Doubling the registers not only gives the chip the ability to address the memory space beyond four gigabytes of RAM, it lets it perform calculations with greater accuracy, carry out operations on larger data sets in a single cycle and move larger chunks of data between the slower RAM and the fast registers more efficiently.

What you end up with is a two times speed gain in compute and graphics performance – the A7 chip is 40 times faster than the processor of the original iPhone.

Apple September 2013 event (iPhone 5s, 64-bit slide 002)

We also know iOS 7 is optimized for 64-bit computing.

Specifically, both the operating system kernel/drivers and all of stock apps have been uniquely designed to take advantage of the A7 chip.

According to Apple’s iPhone 5S web page:

The Camera app is a great example.
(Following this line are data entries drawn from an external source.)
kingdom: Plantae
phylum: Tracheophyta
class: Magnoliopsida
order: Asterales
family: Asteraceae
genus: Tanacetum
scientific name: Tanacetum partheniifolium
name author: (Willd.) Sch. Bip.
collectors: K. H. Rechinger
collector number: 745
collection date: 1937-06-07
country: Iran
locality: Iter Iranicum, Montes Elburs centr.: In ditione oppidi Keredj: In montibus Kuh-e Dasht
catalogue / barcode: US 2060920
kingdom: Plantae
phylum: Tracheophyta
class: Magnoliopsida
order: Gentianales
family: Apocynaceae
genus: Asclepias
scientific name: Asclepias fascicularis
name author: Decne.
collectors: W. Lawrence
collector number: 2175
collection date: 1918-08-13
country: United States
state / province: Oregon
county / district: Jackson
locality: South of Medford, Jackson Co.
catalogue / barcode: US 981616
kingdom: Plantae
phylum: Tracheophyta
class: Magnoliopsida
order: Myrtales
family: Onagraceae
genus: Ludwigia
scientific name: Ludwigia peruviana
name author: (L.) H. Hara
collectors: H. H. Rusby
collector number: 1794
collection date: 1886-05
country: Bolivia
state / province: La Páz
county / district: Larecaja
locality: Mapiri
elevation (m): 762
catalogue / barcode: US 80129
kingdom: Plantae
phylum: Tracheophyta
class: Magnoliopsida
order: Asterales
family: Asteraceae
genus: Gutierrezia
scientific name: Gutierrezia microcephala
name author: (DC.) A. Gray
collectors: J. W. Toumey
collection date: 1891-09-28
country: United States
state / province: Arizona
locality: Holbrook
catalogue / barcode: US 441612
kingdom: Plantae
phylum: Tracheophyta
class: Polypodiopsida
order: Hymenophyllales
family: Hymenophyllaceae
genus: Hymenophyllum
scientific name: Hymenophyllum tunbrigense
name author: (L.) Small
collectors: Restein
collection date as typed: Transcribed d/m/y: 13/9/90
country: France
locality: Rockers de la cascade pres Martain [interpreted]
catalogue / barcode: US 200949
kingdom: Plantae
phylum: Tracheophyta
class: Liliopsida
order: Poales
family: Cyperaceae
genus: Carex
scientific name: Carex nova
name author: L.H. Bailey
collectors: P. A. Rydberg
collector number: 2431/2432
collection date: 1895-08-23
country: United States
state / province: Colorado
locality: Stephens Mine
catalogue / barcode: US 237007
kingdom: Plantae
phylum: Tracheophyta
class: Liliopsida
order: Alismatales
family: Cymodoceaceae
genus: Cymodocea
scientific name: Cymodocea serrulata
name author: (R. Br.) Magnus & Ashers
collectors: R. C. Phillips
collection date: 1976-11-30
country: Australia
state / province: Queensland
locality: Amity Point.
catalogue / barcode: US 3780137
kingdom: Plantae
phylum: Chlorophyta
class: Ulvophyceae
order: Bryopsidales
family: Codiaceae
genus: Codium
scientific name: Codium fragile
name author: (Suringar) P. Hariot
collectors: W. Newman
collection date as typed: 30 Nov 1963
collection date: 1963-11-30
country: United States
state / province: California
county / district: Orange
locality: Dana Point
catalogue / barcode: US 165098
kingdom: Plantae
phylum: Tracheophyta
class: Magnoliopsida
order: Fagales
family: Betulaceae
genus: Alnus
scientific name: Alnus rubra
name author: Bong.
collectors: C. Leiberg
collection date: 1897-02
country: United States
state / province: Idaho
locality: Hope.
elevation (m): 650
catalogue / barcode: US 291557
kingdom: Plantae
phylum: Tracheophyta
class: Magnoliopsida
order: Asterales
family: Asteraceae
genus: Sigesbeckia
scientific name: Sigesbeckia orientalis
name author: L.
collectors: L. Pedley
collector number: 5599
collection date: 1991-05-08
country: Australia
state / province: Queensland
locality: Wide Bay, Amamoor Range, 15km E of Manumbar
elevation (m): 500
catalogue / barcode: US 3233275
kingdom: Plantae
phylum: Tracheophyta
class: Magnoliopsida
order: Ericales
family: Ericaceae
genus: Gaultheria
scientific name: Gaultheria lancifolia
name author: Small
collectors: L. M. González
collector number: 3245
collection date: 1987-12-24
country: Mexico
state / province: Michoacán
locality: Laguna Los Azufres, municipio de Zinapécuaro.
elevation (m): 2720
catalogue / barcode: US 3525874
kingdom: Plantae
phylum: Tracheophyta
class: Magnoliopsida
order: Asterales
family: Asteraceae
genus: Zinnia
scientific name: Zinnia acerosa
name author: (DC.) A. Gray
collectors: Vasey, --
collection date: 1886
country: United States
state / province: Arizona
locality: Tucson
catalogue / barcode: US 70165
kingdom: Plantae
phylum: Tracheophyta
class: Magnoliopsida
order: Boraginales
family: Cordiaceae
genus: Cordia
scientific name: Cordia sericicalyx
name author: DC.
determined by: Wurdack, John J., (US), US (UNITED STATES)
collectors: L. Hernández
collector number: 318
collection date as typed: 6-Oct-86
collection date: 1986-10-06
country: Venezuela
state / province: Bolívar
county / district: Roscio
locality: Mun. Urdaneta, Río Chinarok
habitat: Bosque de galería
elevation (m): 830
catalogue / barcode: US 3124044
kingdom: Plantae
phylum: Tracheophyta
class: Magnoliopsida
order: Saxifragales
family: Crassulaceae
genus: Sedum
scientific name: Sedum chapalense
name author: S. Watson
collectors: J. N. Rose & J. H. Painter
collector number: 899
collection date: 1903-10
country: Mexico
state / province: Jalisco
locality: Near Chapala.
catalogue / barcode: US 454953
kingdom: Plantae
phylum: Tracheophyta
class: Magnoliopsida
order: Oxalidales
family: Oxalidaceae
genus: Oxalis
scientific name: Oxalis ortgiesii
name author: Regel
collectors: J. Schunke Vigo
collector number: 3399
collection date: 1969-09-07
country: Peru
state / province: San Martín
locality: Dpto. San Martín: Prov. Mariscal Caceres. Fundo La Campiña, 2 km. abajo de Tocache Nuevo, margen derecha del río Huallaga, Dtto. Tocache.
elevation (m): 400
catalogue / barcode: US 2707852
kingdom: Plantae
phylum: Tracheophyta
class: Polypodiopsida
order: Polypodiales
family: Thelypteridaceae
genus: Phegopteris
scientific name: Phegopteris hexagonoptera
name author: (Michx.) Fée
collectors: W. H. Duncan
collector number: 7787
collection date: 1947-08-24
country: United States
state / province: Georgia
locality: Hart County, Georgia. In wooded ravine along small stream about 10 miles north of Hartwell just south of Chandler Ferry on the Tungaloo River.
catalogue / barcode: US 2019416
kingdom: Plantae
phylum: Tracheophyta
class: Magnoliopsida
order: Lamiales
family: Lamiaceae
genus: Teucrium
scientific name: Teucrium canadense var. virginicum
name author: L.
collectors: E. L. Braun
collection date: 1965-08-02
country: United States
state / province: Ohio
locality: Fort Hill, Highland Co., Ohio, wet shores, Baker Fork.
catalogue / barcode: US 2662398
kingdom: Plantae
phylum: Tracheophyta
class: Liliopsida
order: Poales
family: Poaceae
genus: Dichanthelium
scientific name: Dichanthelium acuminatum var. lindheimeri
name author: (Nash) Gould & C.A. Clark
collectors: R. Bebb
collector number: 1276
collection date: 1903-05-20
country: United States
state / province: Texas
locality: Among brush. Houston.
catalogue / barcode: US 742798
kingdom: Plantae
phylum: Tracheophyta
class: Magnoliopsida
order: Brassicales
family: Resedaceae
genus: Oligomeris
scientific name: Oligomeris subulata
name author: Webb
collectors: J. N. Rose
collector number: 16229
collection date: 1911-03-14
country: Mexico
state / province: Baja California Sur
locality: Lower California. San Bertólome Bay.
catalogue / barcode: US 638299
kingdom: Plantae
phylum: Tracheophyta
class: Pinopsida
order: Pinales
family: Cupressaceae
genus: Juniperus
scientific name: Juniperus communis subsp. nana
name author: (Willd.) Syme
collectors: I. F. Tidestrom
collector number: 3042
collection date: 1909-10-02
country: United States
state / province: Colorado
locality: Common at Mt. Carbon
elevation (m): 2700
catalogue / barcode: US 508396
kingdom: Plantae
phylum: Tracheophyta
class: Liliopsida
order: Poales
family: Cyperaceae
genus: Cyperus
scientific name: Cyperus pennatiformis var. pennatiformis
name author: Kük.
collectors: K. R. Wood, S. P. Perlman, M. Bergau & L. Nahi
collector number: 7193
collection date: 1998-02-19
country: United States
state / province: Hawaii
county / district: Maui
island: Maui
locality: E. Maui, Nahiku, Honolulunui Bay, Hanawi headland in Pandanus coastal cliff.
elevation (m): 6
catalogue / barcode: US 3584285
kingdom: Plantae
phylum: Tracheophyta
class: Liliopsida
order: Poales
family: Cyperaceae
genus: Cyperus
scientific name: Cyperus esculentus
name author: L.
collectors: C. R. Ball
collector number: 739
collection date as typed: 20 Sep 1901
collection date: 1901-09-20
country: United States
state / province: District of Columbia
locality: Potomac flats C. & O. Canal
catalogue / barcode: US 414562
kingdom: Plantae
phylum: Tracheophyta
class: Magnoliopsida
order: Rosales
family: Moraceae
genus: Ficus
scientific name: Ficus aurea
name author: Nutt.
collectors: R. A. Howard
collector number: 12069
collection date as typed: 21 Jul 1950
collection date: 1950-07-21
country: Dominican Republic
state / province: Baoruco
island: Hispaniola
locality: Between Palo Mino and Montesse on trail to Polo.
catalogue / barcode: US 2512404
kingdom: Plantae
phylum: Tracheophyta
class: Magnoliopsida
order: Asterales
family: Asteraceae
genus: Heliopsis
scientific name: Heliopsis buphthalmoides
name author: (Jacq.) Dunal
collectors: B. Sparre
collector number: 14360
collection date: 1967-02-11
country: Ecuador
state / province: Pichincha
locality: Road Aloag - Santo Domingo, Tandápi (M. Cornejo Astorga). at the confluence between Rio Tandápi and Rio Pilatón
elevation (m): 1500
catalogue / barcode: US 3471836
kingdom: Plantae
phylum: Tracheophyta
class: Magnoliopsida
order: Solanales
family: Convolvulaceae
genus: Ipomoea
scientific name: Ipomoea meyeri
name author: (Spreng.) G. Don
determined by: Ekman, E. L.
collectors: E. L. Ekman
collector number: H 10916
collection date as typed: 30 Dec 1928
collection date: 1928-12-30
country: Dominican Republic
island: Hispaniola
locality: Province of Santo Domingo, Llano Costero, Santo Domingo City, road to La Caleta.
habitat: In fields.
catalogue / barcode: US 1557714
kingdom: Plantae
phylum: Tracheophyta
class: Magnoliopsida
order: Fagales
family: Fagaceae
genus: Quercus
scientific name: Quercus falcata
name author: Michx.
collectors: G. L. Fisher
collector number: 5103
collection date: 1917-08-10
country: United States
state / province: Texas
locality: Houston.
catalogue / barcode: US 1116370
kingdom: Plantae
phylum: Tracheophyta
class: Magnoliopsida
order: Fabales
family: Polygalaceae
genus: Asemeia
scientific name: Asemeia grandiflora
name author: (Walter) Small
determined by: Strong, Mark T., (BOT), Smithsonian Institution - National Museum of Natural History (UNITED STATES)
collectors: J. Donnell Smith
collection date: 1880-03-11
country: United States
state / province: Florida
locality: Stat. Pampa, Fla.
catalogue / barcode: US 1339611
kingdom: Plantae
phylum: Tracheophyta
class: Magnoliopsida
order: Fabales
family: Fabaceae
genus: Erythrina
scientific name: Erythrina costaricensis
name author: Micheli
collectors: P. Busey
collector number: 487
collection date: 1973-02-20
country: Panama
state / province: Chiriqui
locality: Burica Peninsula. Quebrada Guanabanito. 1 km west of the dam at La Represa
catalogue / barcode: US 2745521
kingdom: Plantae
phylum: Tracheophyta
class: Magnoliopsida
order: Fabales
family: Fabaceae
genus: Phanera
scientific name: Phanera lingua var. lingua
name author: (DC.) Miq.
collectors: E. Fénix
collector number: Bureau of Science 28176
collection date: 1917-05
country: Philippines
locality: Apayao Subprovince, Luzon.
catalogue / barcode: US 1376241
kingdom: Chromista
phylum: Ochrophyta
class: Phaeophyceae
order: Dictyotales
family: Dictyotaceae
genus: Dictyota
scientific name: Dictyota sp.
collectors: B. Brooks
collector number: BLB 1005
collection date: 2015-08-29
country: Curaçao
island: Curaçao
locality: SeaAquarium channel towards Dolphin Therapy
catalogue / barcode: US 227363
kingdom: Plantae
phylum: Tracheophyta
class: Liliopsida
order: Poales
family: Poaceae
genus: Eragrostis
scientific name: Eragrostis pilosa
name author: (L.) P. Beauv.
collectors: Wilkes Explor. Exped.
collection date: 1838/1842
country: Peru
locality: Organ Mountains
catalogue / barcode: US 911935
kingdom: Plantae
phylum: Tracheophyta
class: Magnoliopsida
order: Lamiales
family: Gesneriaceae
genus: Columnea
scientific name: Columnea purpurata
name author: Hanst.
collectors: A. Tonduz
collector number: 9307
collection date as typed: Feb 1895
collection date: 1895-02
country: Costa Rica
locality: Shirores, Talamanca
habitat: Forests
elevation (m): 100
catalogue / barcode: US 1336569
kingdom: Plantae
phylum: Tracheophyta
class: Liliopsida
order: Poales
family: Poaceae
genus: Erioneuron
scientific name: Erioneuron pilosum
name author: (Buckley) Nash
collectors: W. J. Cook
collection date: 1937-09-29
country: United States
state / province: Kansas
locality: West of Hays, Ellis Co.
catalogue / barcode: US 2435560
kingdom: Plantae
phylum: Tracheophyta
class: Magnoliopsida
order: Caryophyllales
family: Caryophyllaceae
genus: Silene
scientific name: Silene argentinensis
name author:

It takes advantage of a new image signal processor built into A7 to give you up to 2x faster autofocus, faster photo capture, and higher video frame rates.

You’d think with all this going on, battery life would suffer. But it doesn’t, because A7 is designed to be incredibly energy efficient.

And here’s what Apple’s Dev Center says about 64-bit computing in iOS 7:

iPhone 5s is powered by Apple’s next generation A7 chip, making it the world’s first smartphone with 64-bit desktop-class architecture for blazing fast performance in the palm of your hand. The iOS kernel, libraries, and drivers now take advantage of 64-bit, delivering up to 2x faster CPU and graphics performance for your apps and games.

And it’s easy to build and run your apps in 64-bit because Xcode automatically builds your apps into binaries that will run on both 32-bit and 64-bit devices.

Apple’s transition guide details porting apps to the new 64-bit architecture.

iDB and other publications spotted traces of devices running iOS 7.0.1, iOS 7.0.2 and iOS 7.1, providing basis for speculation that perhaps support for 32- and 64-bit code on iOS 7 with a single binary is in the cards for an upcoming iOS 7 software updates.